Too many people let their passions get the best of them. We've all met, for example, that devotee of architecture who'll lecture ad infinitum about "the skewed geometry of the plan."
Filmmakers Mike Bernard and Gavin Froome don't do that, and that's why their film, Coast Modern, is doing well.
The film, which premiered in May 2012, has recently been released as a two-DVD set (the second disk provides additional architect interviews, among other bonuses), and has proven a winner on iTunes. In Canada, it came in as number two among paid downloads, and in the United States among the top ten, Froome says. It is available in several other countries.
But what's gotten Froome excited is the reaction from everyday folks at screenings—like the "great bunch of kids in Burlington, Vermont."
"It's a film that relates to real people with real lives, not just to architects," he says.
The film focuses on homes in California, the Pacific Northwest, and Canada, featuring interviews with homeowners, historians, and such architects as Ray Kappe, Michelle Kaufmann, and George Suyama. The camera roams, past families and their pets, through what Wallpaper magazine called "a mouth-watering array of domestic design."

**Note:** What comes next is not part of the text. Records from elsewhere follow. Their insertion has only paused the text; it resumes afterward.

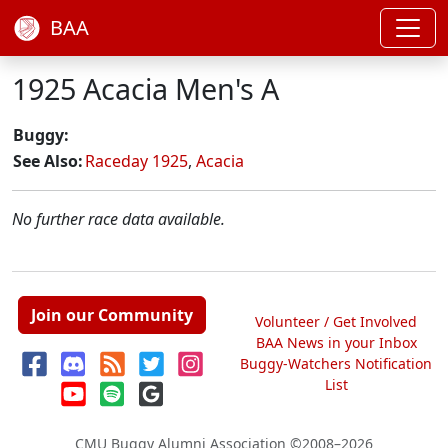
BAA
1925 Acacia Men's A
Buggy:
See Also:
Raceday 1925
,
Acacia
No further race data available.
Join our Community
Volunteer / Get Involved
BAA News in your Inbox
Buggy-Watchers Notification
List
CMU Buggy Alumni Association
©2008–2026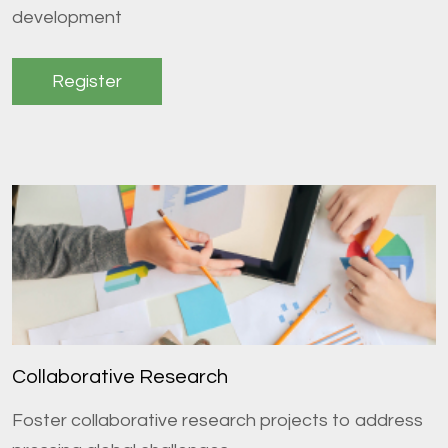
development
Register
Collaborative Research
Foster collaborative research projects to address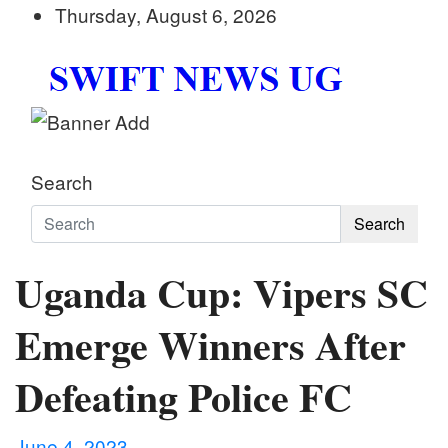
Skip
Thursday, August 6, 2026
to
content
Swift News UG
Stay informed with SWIFT DAILY NEWS | Uganda's
Search
Search
Uganda Cup: Vipers SC
Emerge Winners After
Defeating Police FC
June 4, 2023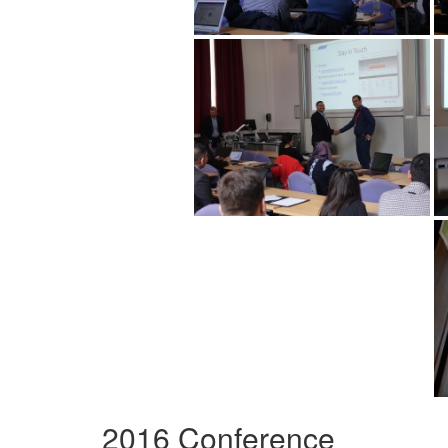
2016 Conference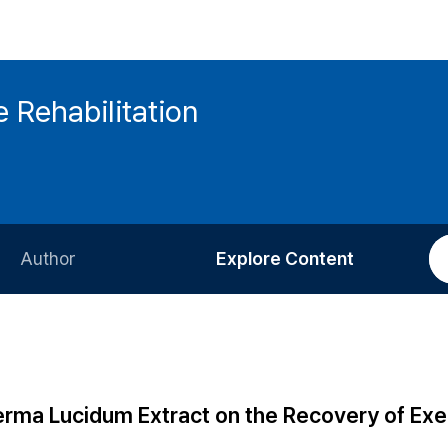
 Rehabilitation
Author
Explore Content
Information for Authors
Current Issue
Review Process
All Issues
Editorial Policy
Most Read
rma Lucidum Extract on the Recovery of Exe
Article Processing Charge
Most Cited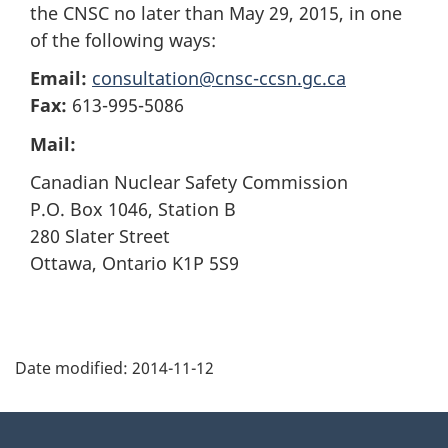
the CNSC no later than May 29, 2015, in one
of the following ways:
Email:
consultation@cnsc-ccsn.gc.ca
Fax:
613-995-5086
Mail:
Canadian Nuclear Safety Commission
P.O. Box 1046, Station B
280 Slater Street
Ottawa, Ontario K1P 5S9
P
Date modified:
2014-11-12
a
g
About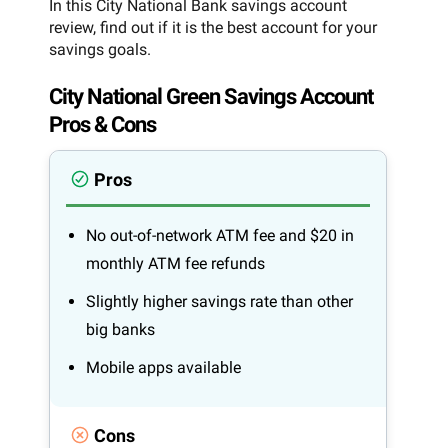
In this City National Bank savings account
review, find out if it is the best account for your
savings goals.
City National Green Savings Account
Pros & Cons
Pros
No out-of-network ATM fee and $20 in
monthly ATM fee refunds
Slightly higher savings rate than other
big banks
Mobile apps available
Cons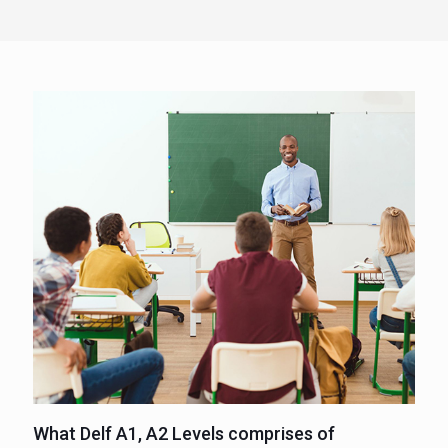
What Delf A1, A2 Levels comprises of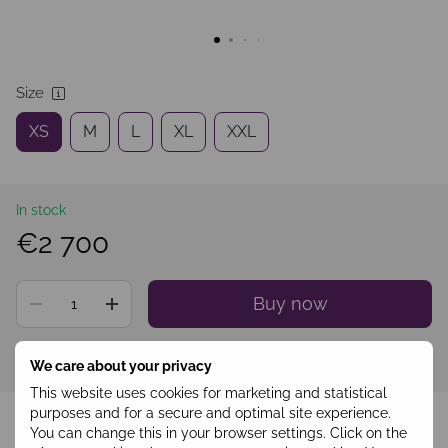
Size
XS
M
L
XL
XXL
In stock
€2 700
Buy now
Sign in
to see your personal discount
%
We care about your privacy
This website uses cookies for marketing and statistical
Add to wishlist
purposes and for a secure and optimal site experience.
You can change this in your browser settings. Click on the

"We wanted to make a film about architecture that would have an emotional context," Froome says. "We wanted to show that modernism is not an intellectual, white wall, unattainable aesthetic. It was designed on the West Coast for everybody—for children, for dogs, for insurance agents, for everybody."
Froome, who lives in an Eichler-like modern home by builder Bob Lewis in Vancouver, knows his architectural history. But the film, which was limited to 56 minutes because major funding came from a TV broadcaster, eschews detailed history for "bold gestures with short sequences," Froome says. "We made the case for preservation [of modern homes] in one sentence."
With its imagery of water dropping, of fog and bay views and bamboo, the film has an Asian, meditative quality that is enhanced by the music, most of it composed by Bernard and Froome, who share a background in design and music.
Coast Modern makes the case that modern residential architecture of the West Coast kind—"woodsy, organic, accessible," Froome says, "not the stark International Style or the East Coast style"—is good for your mental health and for your soul.
That's why the film is selling even in such far-flung locales as New Zealand, Froome surmises. "People are just interested in subtlety and humility and things in life that can make things richer and deeper. Good architecture can, it can make your life better."
Froome and Bernard argue that modernism was a failure, at least in the marketplace. "These were not houses that people lined up to buy," one resident of a modern home says. "This was a moment in time, and not enough people loved these houses."
Modernism, however, remains relevant today, as Froome and Bernard will explore in their next movie, which will focus on urbandensity, Froome says.
With more and more people and less and less open land, he wonders, "Where do we go from here?" The question becomes, "How to make cities beautiful," he says, "how we can learn from modernism."